▶ **INSTRUCTION**
Could every line of the data be copied out once more, exactly?

▶ **DATA EXTRACT**

--- START ---

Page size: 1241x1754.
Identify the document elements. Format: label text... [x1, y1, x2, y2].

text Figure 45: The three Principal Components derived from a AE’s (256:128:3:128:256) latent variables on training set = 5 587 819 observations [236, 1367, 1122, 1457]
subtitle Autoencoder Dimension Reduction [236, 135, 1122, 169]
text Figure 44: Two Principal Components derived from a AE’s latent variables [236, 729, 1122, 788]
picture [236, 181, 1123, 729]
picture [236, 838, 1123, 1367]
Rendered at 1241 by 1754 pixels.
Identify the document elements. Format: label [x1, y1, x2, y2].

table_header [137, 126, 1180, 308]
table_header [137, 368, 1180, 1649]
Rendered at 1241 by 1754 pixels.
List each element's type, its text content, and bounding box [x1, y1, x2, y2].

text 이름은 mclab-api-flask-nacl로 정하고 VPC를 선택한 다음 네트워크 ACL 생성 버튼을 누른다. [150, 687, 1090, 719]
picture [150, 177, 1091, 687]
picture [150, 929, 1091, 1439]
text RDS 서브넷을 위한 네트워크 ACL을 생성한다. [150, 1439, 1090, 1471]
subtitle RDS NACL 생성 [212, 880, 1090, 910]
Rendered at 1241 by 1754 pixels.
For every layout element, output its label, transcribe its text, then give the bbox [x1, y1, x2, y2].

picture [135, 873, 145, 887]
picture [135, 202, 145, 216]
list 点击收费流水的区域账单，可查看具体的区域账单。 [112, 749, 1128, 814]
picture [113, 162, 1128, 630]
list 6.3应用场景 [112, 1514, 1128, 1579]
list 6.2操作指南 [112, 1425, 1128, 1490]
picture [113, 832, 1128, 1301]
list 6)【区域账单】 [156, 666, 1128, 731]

--- END ---

▶ **YOUR SOLUTION**
Page size: 1241x1754.
Identify the document elements. Format: label text... [x1, y1, x2, y2].

text Figure 45: The three Principal Components derived from a AE’s (256:128:3:128:256) latent variables on training set = 5 587 819 observations [236, 1367, 1122, 1457]
subtitle Autoencoder Dimension Reduction [236, 135, 1122, 169]
text Figure 44: Two Principal Components derived from a AE’s latent variables [236, 729, 1122, 788]
picture [236, 181, 1123, 729]
picture [236, 838, 1123, 1367]
Rendered at 1241 by 1754 pixels.
Identify the document elements. Format: label [x1, y1, x2, y2].

table_header [137, 126, 1180, 308]
table_header [137, 368, 1180, 1649]
Rendered at 1241 by 1754 pixels.
List each element's type, its text content, and bounding box [x1, y1, x2, y2].

text 이름은 mclab-api-flask-nacl로 정하고 VPC를 선택한 다음 네트워크 ACL 생성 버튼을 누른다. [150, 687, 1090, 719]
picture [150, 177, 1091, 687]
picture [150, 929, 1091, 1439]
text RDS 서브넷을 위한 네트워크 ACL을 생성한다. [150, 1439, 1090, 1471]
subtitle RDS NACL 생성 [212, 880, 1090, 910]
Rendered at 1241 by 1754 pixels.
For every layout element, output its label, transcribe its text, then give the bbox [x1, y1, x2, y2].

picture [135, 873, 145, 887]
picture [135, 202, 145, 216]
list 点击收费流水的区域账单，可查看具体的区域账单。 [112, 749, 1128, 814]
picture [113, 162, 1128, 630]
list 6.3应用场景 [112, 1514, 1128, 1579]
list 6.2操作指南 [112, 1425, 1128, 1490]
picture [113, 832, 1128, 1301]
list 6)【区域账单】 [156, 666, 1128, 731]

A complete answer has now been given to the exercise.